The only reason I posted this is because someone said it will work, sort of, with a substance designed to be run in a car, and not something from the paint store. I thought that would be useful, and it certainly was not my intention to re-hash the same tired arguments about lacquer thinner.

Yes, for the person who asked it does indeed clean the cat, just as my cat cleaned itself by being driven. No, it is not to clean the sensor.

Scotty also says you can clean it if you can get it off the car, by tossing it in soapy water overnight.

As far as my Sienna, some time ago it was posted on this board that the computer had a software problem which can cause this. Apparently, the specs are set too tight. I think the computer costs almost as much as a new cat, though.

I had the same thought as someone mentioned about oil leakage during that down hill run. According to my Equus live data scanner, the gas to the injectors is apparently turned off during downhill braking. Which means almost any quantity of contamination will clog things up because the cat is going to completely cool down, I think.


Here’s that bulletin you were just talking about

If it were my car, I’d check what part number your PCM has.

Just something to think about, before doing anything exotic . . .

I will say, from personal, professional experience, that TSBs in general very often fix the problem, and software flashes (or PCM replacements) to fix a SPECIFIC problem do work.

Of course, there’s always the possibility that P0420 is being generated because the oxygen sensors have degraded, or the cat itself has degraded . . . possibly due to oil consumption, misfires, blown head gaskets, etc. Mind you, these events may have occurred in the past, but shortened the cat’s normal lifespan . . .

That bulletin is a few years old.
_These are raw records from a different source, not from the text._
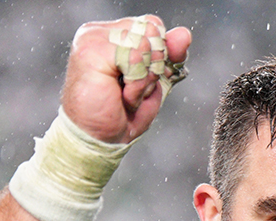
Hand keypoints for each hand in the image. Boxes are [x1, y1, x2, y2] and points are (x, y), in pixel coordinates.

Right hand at [61, 15, 191, 143]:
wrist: (97, 140)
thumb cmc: (119, 115)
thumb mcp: (152, 83)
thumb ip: (169, 56)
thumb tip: (184, 34)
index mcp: (113, 35)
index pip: (153, 25)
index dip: (161, 54)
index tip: (145, 81)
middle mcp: (101, 32)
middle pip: (152, 31)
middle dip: (152, 68)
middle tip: (130, 91)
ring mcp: (93, 39)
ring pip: (145, 45)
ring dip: (143, 81)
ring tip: (124, 96)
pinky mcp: (91, 51)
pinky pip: (135, 59)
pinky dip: (136, 86)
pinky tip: (121, 97)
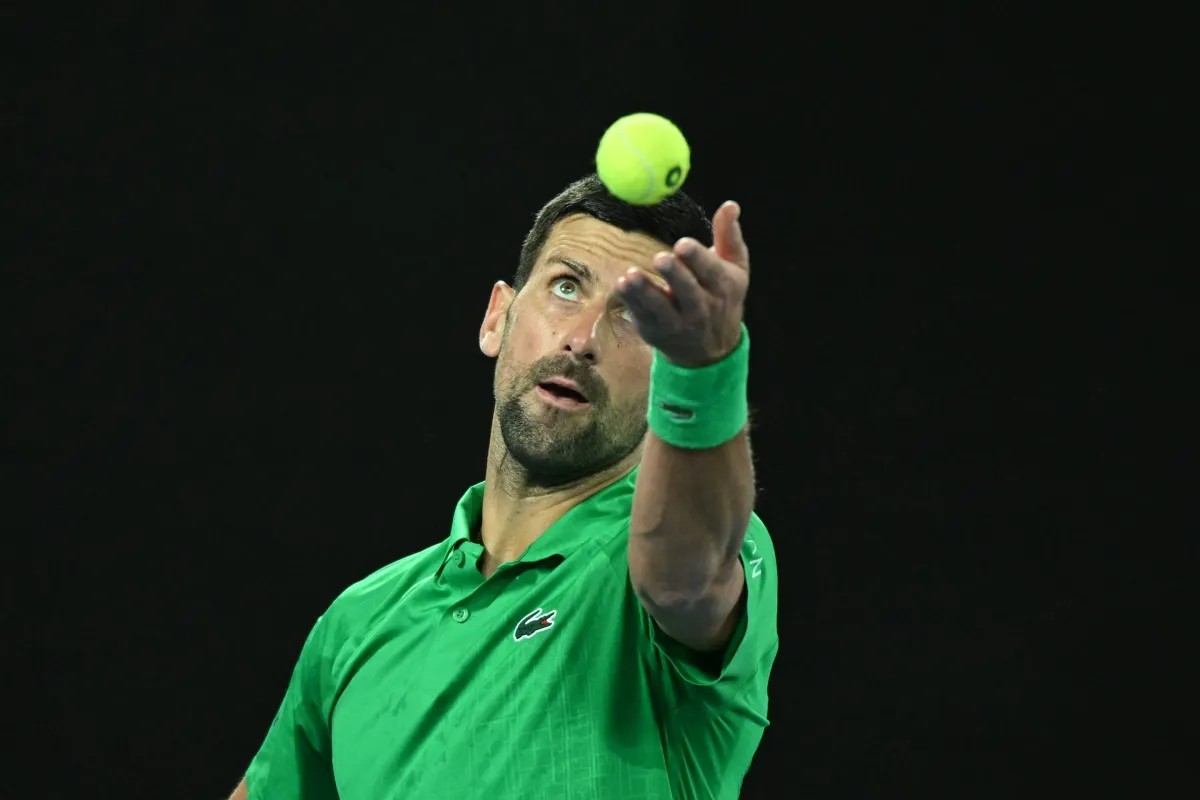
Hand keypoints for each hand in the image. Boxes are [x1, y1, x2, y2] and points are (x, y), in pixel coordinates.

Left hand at [616, 201, 749, 366]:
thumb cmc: (721, 296)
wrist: (711, 350)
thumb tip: (730, 205)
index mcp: (723, 287)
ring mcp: (679, 324)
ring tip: (631, 275)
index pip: (711, 272)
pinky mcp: (656, 332)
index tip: (683, 244)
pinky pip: (642, 316)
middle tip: (660, 258)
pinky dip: (631, 302)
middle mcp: (703, 309)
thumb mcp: (734, 268)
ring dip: (645, 292)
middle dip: (674, 275)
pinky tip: (621, 285)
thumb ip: (728, 236)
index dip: (697, 258)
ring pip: (662, 308)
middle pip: (688, 292)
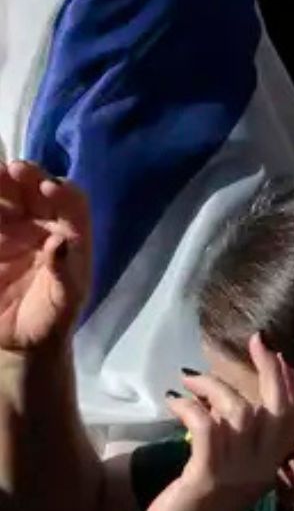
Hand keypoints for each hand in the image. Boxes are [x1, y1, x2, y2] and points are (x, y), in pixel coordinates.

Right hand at [0, 161, 90, 356]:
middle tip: (10, 169)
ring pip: (5, 200)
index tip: (47, 187)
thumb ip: (64, 271)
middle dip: (26, 177)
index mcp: (70, 233)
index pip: (71, 201)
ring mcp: (13, 232)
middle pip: (35, 191)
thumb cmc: (55, 317)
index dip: (62, 192)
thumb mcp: (65, 298)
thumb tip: (60, 242)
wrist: (24, 341)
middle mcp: (42, 225)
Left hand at [130, 335, 293, 510]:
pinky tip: (174, 402)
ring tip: (190, 380)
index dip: (292, 383)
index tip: (279, 355)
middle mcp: (260, 467)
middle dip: (270, 370)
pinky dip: (190, 408)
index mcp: (269, 467)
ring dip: (214, 387)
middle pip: (277, 408)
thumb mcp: (228, 482)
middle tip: (258, 342)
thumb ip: (238, 452)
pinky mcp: (205, 477)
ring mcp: (234, 472)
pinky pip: (206, 429)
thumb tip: (231, 414)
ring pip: (239, 412)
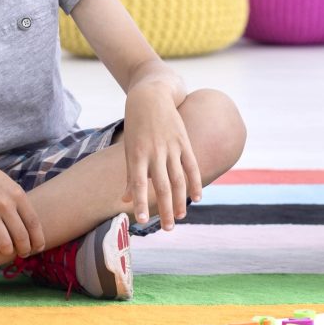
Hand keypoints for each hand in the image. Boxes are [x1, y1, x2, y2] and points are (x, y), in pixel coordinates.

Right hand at [0, 149, 44, 258]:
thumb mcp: (10, 186)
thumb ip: (20, 204)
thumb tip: (32, 228)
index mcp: (17, 195)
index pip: (33, 223)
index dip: (38, 240)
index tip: (38, 248)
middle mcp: (4, 204)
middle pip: (21, 236)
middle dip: (25, 249)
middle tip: (23, 253)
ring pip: (4, 243)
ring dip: (8, 252)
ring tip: (8, 251)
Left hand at [121, 84, 202, 230]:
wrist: (151, 95)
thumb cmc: (136, 125)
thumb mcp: (129, 147)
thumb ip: (131, 174)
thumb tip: (126, 199)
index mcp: (137, 153)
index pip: (139, 183)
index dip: (141, 202)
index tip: (141, 221)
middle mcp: (155, 151)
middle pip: (163, 186)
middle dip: (164, 209)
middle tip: (167, 229)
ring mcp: (171, 146)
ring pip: (178, 179)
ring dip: (180, 200)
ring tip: (180, 217)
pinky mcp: (184, 141)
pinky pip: (192, 165)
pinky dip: (195, 182)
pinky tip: (197, 198)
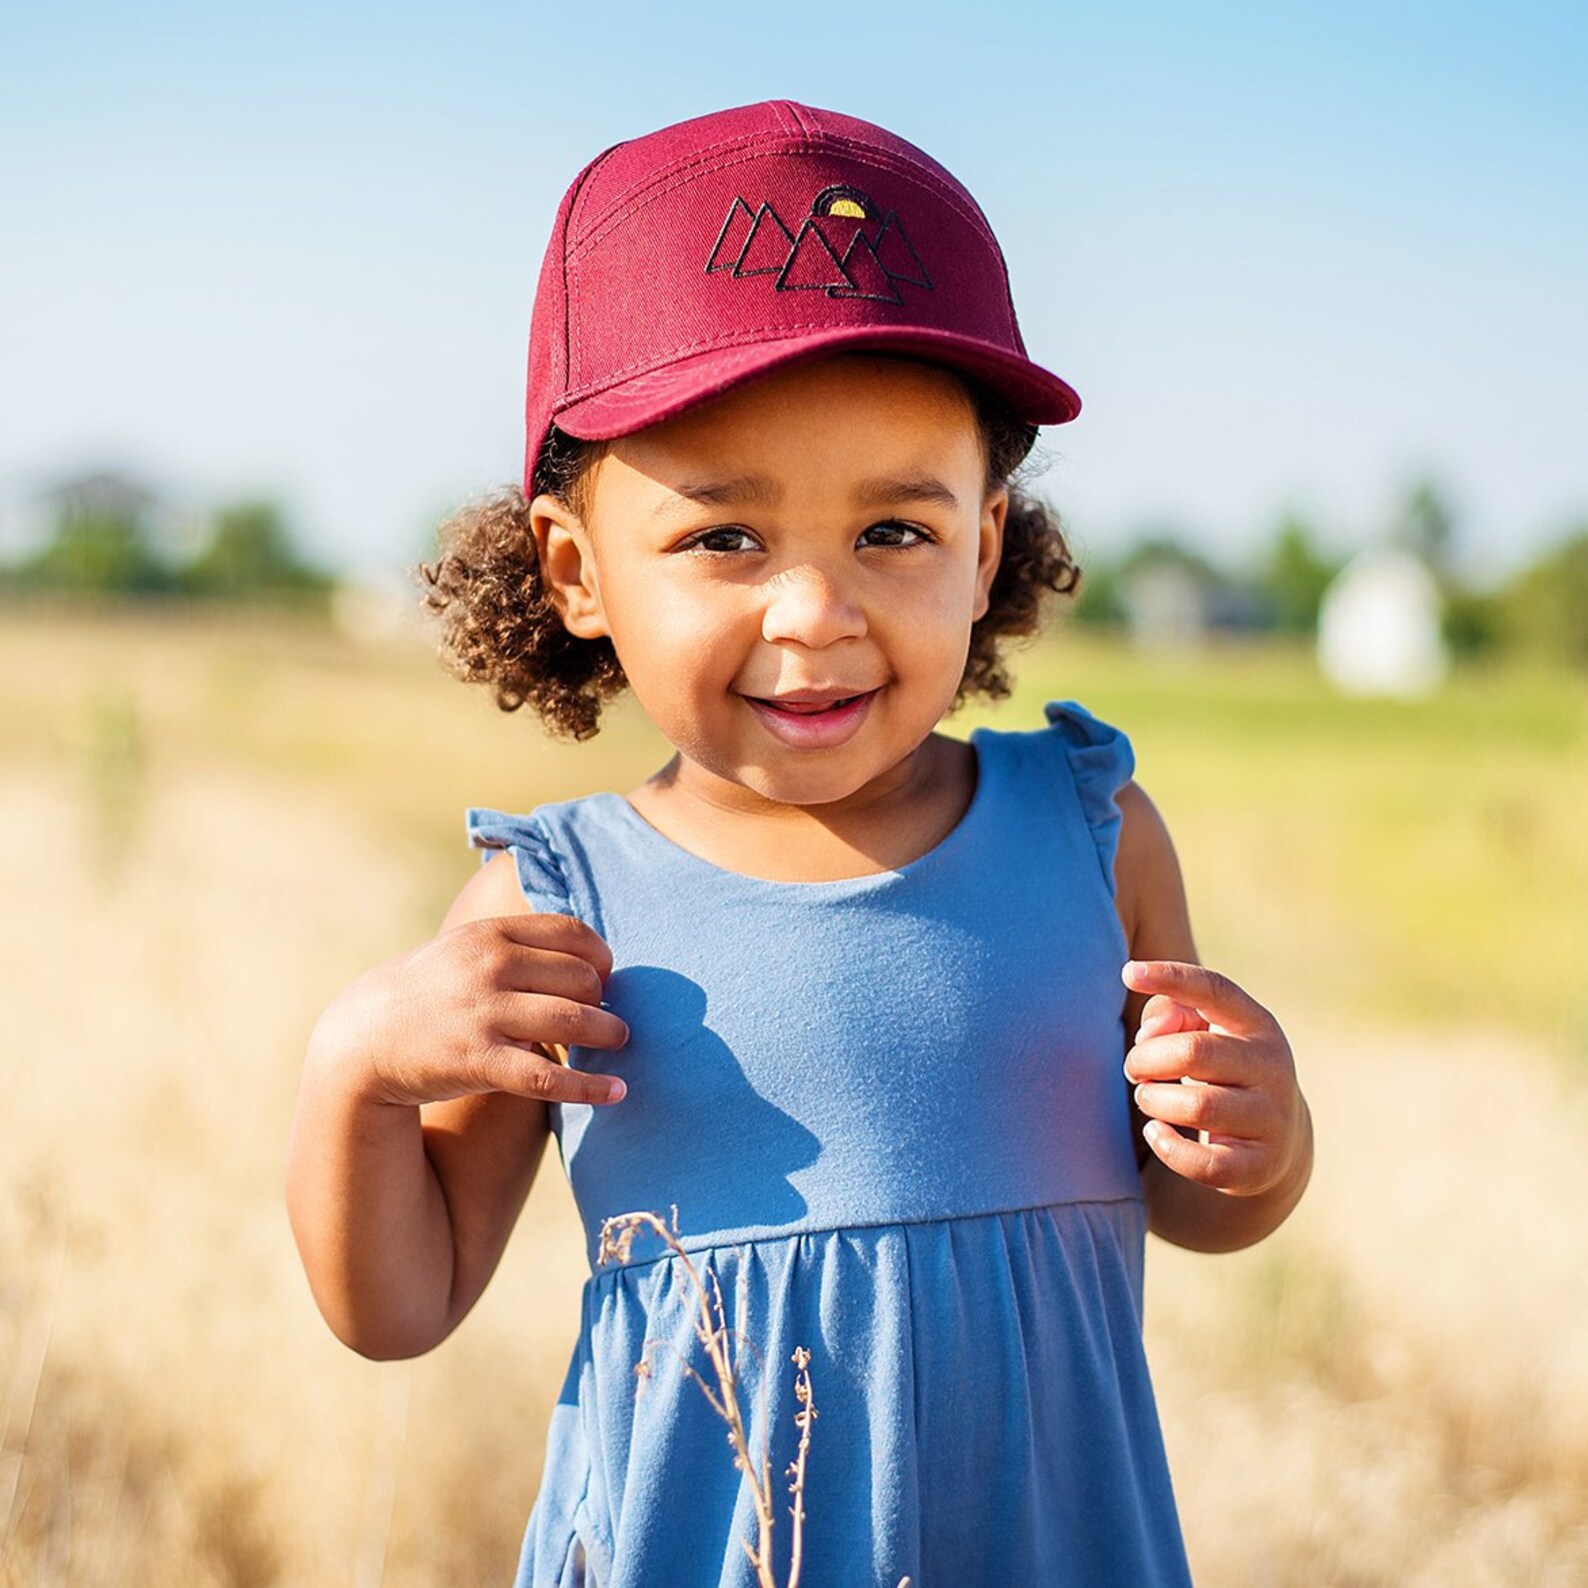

Perhaps it is now possible to flash the PCM, versus replacement.

It’s a few years old?

Website folks, it would sure be great if you could add the year to the date posted. It’d prevent a lot of zombie threads that keep coming back to life.

I’ve mentioned before my theory that the cat simply cooled off during the descent, then later the computer did a cat test on a still cool converter.
They have to be hot to work efficiently.


Let me clarify

This thread is NOT a few years old

However, that technical service BULLETIN I posted is a few years old. It’s probably still valid, however.

I posted it because I’m trying to help @Irlandes

This is NOT a zombie thread that’s come back to life

Thanks for the clarification db. I definitely misunderstood. We get too many zombie threads.